Defence firm BAE Systems today officially unveiled its first ever high-tech unmanned stealth jet.
The Taranis, named after the Celtic god of thunder, is about the same size as a Hawk jet and is equipped with stealth equipment and an 'autonomous' artificial intelligence system.
The plane will test the possibility of developing the first ever autonomous stealthy Unmanned Combat Air Vehicle (UCAV) that would ultimately be capable of precisely striking targets at long range, even in another continent.
The trial aircraft cost £143 million pounds to construct and spearheads BAE's drive to convince the Ministry of Defence to invest in the next generation of unmanned aircraft.
Almost invisible to ground radar, it is designed to travel at high jet speeds and cover massive distances between continents.

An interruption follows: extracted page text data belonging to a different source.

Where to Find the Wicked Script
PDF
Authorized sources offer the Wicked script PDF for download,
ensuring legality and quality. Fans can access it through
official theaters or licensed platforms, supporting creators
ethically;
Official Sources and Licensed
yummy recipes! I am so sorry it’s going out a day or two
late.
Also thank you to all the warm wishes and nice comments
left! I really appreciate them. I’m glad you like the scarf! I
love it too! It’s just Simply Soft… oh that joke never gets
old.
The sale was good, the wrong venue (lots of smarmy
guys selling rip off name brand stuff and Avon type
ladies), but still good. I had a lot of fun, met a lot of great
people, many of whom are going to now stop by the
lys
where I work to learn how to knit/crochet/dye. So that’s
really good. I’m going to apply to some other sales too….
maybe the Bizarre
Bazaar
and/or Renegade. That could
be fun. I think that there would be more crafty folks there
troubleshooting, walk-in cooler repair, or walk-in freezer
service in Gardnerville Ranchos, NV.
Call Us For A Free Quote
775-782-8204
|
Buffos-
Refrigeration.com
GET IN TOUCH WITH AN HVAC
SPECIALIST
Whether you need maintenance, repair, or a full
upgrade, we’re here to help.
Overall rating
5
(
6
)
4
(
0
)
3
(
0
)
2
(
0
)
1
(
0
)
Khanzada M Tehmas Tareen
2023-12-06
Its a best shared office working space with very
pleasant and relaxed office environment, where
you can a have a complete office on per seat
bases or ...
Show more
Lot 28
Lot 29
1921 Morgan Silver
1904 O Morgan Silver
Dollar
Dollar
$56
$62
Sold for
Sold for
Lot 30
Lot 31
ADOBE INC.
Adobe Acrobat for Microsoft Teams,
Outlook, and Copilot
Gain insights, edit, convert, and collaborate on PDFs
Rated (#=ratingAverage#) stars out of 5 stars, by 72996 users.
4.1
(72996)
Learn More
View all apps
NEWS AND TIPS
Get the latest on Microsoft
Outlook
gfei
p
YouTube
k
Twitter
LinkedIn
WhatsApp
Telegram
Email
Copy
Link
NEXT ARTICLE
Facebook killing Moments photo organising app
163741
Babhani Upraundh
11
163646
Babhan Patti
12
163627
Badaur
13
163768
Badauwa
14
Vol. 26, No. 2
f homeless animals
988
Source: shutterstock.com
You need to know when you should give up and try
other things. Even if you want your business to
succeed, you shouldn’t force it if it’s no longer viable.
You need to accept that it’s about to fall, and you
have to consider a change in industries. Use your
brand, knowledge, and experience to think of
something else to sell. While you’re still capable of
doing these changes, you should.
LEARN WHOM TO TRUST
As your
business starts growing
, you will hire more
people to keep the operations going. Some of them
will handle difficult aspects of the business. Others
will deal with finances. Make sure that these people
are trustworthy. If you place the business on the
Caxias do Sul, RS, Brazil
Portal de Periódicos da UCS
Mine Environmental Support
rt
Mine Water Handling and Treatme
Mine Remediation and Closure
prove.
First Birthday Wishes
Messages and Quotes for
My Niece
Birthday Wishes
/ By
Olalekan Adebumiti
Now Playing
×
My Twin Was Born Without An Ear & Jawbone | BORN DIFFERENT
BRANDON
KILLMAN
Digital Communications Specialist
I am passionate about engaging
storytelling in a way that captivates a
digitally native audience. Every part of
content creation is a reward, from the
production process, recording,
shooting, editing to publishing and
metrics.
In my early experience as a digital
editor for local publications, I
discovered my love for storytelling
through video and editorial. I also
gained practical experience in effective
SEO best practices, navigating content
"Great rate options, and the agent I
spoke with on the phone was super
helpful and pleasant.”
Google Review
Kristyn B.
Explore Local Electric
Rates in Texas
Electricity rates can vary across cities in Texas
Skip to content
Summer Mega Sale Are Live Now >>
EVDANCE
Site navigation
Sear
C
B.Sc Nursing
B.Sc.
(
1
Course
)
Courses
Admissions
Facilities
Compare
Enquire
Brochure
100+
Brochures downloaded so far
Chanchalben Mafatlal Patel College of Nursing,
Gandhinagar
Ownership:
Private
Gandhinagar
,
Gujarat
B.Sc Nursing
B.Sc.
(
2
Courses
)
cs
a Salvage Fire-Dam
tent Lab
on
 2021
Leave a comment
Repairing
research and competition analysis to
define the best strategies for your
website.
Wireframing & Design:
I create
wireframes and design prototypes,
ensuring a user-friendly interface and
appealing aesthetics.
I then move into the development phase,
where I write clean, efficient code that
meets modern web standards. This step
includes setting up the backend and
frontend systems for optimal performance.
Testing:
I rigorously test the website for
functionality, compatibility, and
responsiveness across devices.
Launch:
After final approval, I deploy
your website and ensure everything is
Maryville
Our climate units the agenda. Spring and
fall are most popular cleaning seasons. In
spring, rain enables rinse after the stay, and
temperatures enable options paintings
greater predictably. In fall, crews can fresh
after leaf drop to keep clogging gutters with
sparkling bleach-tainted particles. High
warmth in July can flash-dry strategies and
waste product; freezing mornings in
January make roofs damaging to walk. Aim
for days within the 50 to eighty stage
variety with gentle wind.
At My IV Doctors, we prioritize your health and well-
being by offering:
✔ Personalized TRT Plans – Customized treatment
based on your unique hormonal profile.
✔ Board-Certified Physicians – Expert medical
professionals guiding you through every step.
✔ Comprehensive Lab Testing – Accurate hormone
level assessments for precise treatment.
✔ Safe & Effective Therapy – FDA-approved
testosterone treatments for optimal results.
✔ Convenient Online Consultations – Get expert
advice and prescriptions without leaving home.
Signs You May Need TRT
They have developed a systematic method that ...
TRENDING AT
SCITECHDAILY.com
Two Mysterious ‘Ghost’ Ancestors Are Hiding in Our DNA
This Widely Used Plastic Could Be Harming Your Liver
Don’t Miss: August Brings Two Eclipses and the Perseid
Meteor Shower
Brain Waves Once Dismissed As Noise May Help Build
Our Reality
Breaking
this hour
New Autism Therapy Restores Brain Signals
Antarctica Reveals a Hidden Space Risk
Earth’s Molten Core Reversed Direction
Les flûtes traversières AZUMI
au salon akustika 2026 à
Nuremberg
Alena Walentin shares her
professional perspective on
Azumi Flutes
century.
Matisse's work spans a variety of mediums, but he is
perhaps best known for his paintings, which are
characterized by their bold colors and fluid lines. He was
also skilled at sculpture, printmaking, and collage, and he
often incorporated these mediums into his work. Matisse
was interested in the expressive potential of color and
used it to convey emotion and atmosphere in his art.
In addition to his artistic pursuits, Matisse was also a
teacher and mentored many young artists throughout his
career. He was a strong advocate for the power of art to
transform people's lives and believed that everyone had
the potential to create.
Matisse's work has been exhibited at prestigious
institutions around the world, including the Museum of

The plane is built to carry out intelligence, surveillance and reconnaissance on enemy territory using onboard sensors.
And it has been designed to carry a cache of weapons - including bombs and missiles -, giving it a potential long-range strike capability.
It can be controlled from anywhere in the world with satellite communications.
Experts say the cutting-edge design is at the forefront of world technology and as advanced as any US development.
The plane began development in December 2006, and is intended to prove the UK's ability to produce a stealthy UAV.
Taranis will be stealthy, fast, able to carry out use a number of on-board weapons systems and be able to defend itself against manned and other unmanned enemy aircraft.
Any future need hinges on the outcome of the Strategic Defence and Security Review, which will conclude around October.
Speaking at the unveiling ceremony at BAE Systems in Warton, Lancashire, Minister for International Security Strategy Gerald Howarth said: 'Taranis is a truly trailblazing project.
'The first of its kind in the UK, it reflects the best of our nation’s advanced design and technology skills and is a leading programme on the global stage.'
He added: 'Taranis shows the UK's advanced engineering, research, technology and innovation sector at its world-beating best.'
Taranis is an informal partnership of the UK MoD and industry British engineering firms including BAE Systems, Rolls Royce, QinetiQ and GE Aviation.
Rolls-Royce will focus on the next generation propulsion system for the Taranis demonstrator.
Speaking on behalf of the industry team, Nigel Whitehead, Group managing director of BAE Systems' Programmes & Support business, said: 'Taranis has been three and a half years in the making and is the product of more than a million man-hours.
'It represents a significant step forward in this country's fast-jet capability. This technology is key to sustaining a strong industrial base and to maintain the UK's leading position as a centre for engineering excellence and innovation."
The Taranis prototype will provide the MOD with knowledge on the technical and manufacturing challenges and the potential capabilities of Unmanned Combat Air Systems.
Test flights for the Taranis plane are due to start in 2011.